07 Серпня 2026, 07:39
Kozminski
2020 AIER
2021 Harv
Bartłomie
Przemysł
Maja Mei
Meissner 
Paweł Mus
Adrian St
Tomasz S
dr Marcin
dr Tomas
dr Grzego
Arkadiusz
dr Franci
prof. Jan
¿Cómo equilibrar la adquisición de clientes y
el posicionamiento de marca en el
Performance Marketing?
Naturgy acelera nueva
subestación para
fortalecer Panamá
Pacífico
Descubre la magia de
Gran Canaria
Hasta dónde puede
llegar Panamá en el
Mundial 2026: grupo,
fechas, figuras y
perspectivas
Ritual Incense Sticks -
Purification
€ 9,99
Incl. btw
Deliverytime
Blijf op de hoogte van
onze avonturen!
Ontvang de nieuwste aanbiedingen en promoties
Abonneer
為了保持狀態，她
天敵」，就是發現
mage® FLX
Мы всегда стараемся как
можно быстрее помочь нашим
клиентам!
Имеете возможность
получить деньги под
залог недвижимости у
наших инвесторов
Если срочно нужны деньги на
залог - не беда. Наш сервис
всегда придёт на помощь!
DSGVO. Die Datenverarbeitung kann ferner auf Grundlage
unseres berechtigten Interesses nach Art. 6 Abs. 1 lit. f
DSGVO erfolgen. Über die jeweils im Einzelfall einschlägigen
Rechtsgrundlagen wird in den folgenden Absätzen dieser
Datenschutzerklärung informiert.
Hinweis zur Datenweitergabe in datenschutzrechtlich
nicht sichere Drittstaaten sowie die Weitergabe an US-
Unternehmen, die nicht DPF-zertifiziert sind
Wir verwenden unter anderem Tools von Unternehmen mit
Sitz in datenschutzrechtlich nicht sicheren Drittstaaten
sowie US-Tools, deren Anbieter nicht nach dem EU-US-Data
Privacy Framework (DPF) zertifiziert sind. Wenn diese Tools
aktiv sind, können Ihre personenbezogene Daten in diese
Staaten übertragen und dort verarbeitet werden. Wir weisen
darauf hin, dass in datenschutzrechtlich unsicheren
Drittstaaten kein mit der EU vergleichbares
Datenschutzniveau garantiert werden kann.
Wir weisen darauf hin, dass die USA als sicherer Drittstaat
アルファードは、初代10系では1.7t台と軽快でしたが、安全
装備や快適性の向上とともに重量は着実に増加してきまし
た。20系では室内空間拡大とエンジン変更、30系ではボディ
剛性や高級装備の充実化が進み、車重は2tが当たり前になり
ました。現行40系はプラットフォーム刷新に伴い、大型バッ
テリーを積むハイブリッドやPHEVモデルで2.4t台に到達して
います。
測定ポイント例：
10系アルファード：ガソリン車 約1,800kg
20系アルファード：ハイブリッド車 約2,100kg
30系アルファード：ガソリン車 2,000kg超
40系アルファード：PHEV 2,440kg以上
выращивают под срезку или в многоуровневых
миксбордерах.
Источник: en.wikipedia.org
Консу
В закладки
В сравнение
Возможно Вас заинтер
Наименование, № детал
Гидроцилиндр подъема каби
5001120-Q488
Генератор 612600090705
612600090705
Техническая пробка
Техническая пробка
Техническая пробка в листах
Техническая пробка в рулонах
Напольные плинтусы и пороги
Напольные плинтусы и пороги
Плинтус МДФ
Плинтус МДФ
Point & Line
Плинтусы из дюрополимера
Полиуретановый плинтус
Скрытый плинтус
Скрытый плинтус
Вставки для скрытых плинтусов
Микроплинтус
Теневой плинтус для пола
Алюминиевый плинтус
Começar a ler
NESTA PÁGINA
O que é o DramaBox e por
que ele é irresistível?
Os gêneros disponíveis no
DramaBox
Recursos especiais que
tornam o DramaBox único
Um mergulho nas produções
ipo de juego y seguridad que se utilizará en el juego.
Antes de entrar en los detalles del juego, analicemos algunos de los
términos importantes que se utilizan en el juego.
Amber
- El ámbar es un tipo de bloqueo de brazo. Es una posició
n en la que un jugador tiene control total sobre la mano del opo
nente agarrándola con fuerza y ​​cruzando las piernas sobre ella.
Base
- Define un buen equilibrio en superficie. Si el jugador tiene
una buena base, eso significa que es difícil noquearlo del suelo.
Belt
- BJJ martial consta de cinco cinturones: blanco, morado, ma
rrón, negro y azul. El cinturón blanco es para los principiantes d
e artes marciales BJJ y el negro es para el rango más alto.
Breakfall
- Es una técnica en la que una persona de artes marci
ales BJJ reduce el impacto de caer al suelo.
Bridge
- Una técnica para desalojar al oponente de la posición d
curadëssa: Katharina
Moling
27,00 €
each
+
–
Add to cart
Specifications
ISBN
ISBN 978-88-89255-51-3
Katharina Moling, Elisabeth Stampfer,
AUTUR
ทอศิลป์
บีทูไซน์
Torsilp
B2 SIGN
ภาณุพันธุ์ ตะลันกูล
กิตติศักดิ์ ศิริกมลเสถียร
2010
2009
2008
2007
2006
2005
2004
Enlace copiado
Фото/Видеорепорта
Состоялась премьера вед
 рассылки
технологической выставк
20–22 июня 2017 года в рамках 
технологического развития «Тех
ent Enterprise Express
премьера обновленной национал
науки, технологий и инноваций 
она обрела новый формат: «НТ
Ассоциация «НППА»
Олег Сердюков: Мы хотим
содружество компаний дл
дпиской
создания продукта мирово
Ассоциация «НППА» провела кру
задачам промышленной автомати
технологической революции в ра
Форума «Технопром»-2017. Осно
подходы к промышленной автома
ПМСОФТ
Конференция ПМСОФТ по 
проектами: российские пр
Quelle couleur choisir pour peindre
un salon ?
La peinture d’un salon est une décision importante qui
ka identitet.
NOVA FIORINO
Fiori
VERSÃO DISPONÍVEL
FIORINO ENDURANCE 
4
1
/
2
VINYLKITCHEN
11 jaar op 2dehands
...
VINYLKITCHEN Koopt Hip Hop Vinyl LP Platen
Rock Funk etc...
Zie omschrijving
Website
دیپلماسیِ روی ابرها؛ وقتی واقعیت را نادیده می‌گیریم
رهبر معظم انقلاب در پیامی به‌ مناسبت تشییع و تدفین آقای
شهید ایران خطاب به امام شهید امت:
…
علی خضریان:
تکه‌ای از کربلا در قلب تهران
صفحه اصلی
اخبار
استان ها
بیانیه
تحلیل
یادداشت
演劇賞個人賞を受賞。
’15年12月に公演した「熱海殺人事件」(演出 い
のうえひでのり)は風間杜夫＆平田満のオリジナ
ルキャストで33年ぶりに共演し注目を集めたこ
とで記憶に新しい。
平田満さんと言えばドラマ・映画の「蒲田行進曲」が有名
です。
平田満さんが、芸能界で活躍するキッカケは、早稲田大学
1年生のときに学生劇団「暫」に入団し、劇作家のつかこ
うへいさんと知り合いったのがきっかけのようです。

*EXERCISE*: Please copy every line of the rows above word for word, keeping each line break where it falls.

*RESULT OF THIS TASK*:
07 Серпня 2026, 07:39
Kozminski
2020 AIER
2021 Harv
Bartłomie
Przemysł
Maja Mei
Meissner 
Paweł Mus
Adrian St
Tomasz S
dr Marcin
dr Tomas
dr Grzego
Arkadiusz
dr Franci
prof. Jan
¿Cómo equilibrar la adquisición de clientes y
el posicionamiento de marca en el
Performance Marketing?
Naturgy acelera nueva
subestación para
fortalecer Panamá
Pacífico
Descubre la magia de
Gran Canaria
Hasta dónde puede
llegar Panamá en el
Mundial 2026: grupo,
fechas, figuras y
perspectivas
Ritual Incense Sticks -
Purification
€ 9,99
Incl. btw
Deliverytime
Blijf op de hoogte van
onze avonturen!
Ontvang de nieuwste aanbiedingen en promoties
Abonneer
為了保持狀態，她
天敵」，就是發現
mage® FLX
Мы всегда стараемся как
можно быстрее помочь нашим
клиентам!
Имеете возможность
получить деньги под
залог недвижимости у
наших инвесторов
Если срочно нужны деньги на
залог - не беда. Наш сервис
всегда придёт на помощь!
DSGVO. Die Datenverarbeitung kann ferner auf Grundlage
unseres berechtigten Interesses nach Art. 6 Abs. 1 lit. f
DSGVO erfolgen. Über die jeweils im Einzelfall einschlägigen
Rechtsgrundlagen wird in den folgenden Absätzen dieser
Datenschutzerklärung informiert.
Hinweis zur Datenweitergabe in datenschutzrechtlich
nicht sichere Drittstaaten sowie die Weitergabe an US-
Unternehmen, die nicht DPF-zertifiziert sind
Wir verwenden unter anderem Tools von Unternehmen mit
Sitz in datenschutzrechtlich nicht sicheren Drittstaaten
sowie US-Tools, deren Anbieter nicht nach dem EU-US-Data
Privacy Framework (DPF) zertifiziert sind. Wenn diese Tools
aktiv sind, können Ihre personenbezogene Daten in diese
Staaten übertragen und dort verarbeitet werden. Wir weisen
darauf hin, dass in datenschutzrechtlich unsicheren
Drittstaaten kein mit der EU vergleichbares
Datenschutzniveau garantiert werden kann.
Wir weisen darauf hin, dass die USA als sicherer Drittstaat
アルファードは、初代10系では1.7t台と軽快でしたが、安全
装備や快適性の向上とともに重量は着実に増加してきまし
た。20系では室内空間拡大とエンジン変更、30系ではボディ
剛性や高級装備の充実化が進み、車重は2tが当たり前になり
ました。現行40系はプラットフォーム刷新に伴い、大型バッ
テリーを積むハイブリッドやPHEVモデルで2.4t台に到達して
います。
測定ポイント例：
10系アルファード：ガソリン車 約1,800kg
20系アルファード：ハイブリッド車 約2,100kg
30系アルファード：ガソリン車 2,000kg超
40系アルファード：PHEV 2,440kg以上
выращивают под срезку или в многоуровневых
миксбордерах.
Источник: en.wikipedia.org
Консу
В закладки
В сравнение
Возможно Вас заинтер
Наименование, № детал
Гидроцилиндр подъема каби
5001120-Q488
Генератор 612600090705
612600090705
Техническая пробка
Техническая пробка
Техническая пробка в листах
Техническая пробка в рулонах
Напольные плинтусы и пороги
Напольные плинтусы и пороги
Плинтус МДФ
Плинтус МДФ
Point & Line
Плинтусы из дюрополимера
Полиуретановый плинтус
Скрытый плинтус
Скрытый плинтус
Вставки для скрытых плинтусов
Микроплинтус
Теневой плинтус для пола
Алюминиевый плинтус
Começar a ler
NESTA PÁGINA
O que é o DramaBox e por
que ele é irresistível?
Os gêneros disponíveis no
DramaBox
Recursos especiais que
tornam o DramaBox único
Um mergulho nas produções
ipo de juego y seguridad que se utilizará en el juego.
Antes de entrar en los detalles del juego, analicemos algunos de los
términos importantes que se utilizan en el juego.
Amber
- El ámbar es un tipo de bloqueo de brazo. Es una posició
n en la que un jugador tiene control total sobre la mano del opo
nente agarrándola con fuerza y ​​cruzando las piernas sobre ella.
Base
- Define un buen equilibrio en superficie. Si el jugador tiene
una buena base, eso significa que es difícil noquearlo del suelo.
Belt
- BJJ martial consta de cinco cinturones: blanco, morado, ma
rrón, negro y azul. El cinturón blanco es para los principiantes d
e artes marciales BJJ y el negro es para el rango más alto.
Breakfall
- Es una técnica en la que una persona de artes marci
ales BJJ reduce el impacto de caer al suelo.
Bridge
- Una técnica para desalojar al oponente de la posición d
curadëssa: Katharina
Moling
27,00 €
each
+
–
Add to cart
Specifications
ISBN
ISBN 978-88-89255-51-3
Katharina Moling, Elisabeth Stampfer,
AUTUR
ทอศิลป์
บีทูไซน์
Torsilp
B2 SIGN
ภาณุพันธุ์ ตะลันกูล
กิตติศักดิ์ ศิริกมลเสถียร
2010
2009
2008
2007
2006
2005
2004
Enlace copiado
Фото/Видеорепорта
Состоялась премьера вед
 рассылки
технологической выставк
20–22 июня 2017 года в рамках 
технологического развития «Тех
ent Enterprise Express
премьера обновленной национал
науки, технологий и инноваций 
она обрела новый формат: «НТ
Ассоциация «НППА»
Олег Сердюков: Мы хотим
содружество компаний дл
дпиской
создания продукта мирово
Ассоциация «НППА» провела кру
задачам промышленной автомати
технологической революции в ра
Форума «Технопром»-2017. Осно
подходы к промышленной автома
ПМСОФТ
Конференция ПМСОФТ по 
проектами: российские пр
Quelle couleur choisir pour peindre
un salon ?
La peinture d’un salon est une décision importante qui
ka identitet.
NOVA FIORINO
Fiori
VERSÃO DISPONÍVEL
FIORINO ENDURANCE 
4
1
/
2
VINYLKITCHEN
11 jaar op 2dehands
...
VINYLKITCHEN Koopt Hip Hop Vinyl LP Platen
Rock Funk etc...
Zie omschrijving
Website
دیپلماسیِ روی ابرها؛ وقتی واقعیت را نادیده می‌گیریم
رهبر معظم انقلاب در پیامی به‌ مناسبت تشییع و تدفین آقای
شهید ایران خطاب به امام شهید امت:
…
علی خضریان:
تکه‌ای از کربلا در قلب تهران
صفحه اصلی
اخبار
استان ها
بیانیه
تحلیل
یادداشت
演劇賞個人賞を受賞。
’15年12月に公演した「熱海殺人事件」(演出 い
のうえひでのり)は風間杜夫＆平田満のオリジナ
ルキャストで33年ぶりに共演し注目を集めたこ
とで記憶に新しい。
平田満さんと言えばドラマ・映画の「蒲田行進曲」が有名
です。
平田満さんが、芸能界で活躍するキッカケは、早稲田大学
1年生のときに学生劇団「暫」に入団し、劇作家のつかこ
うへいさんと知り合いったのがきっかけのようです。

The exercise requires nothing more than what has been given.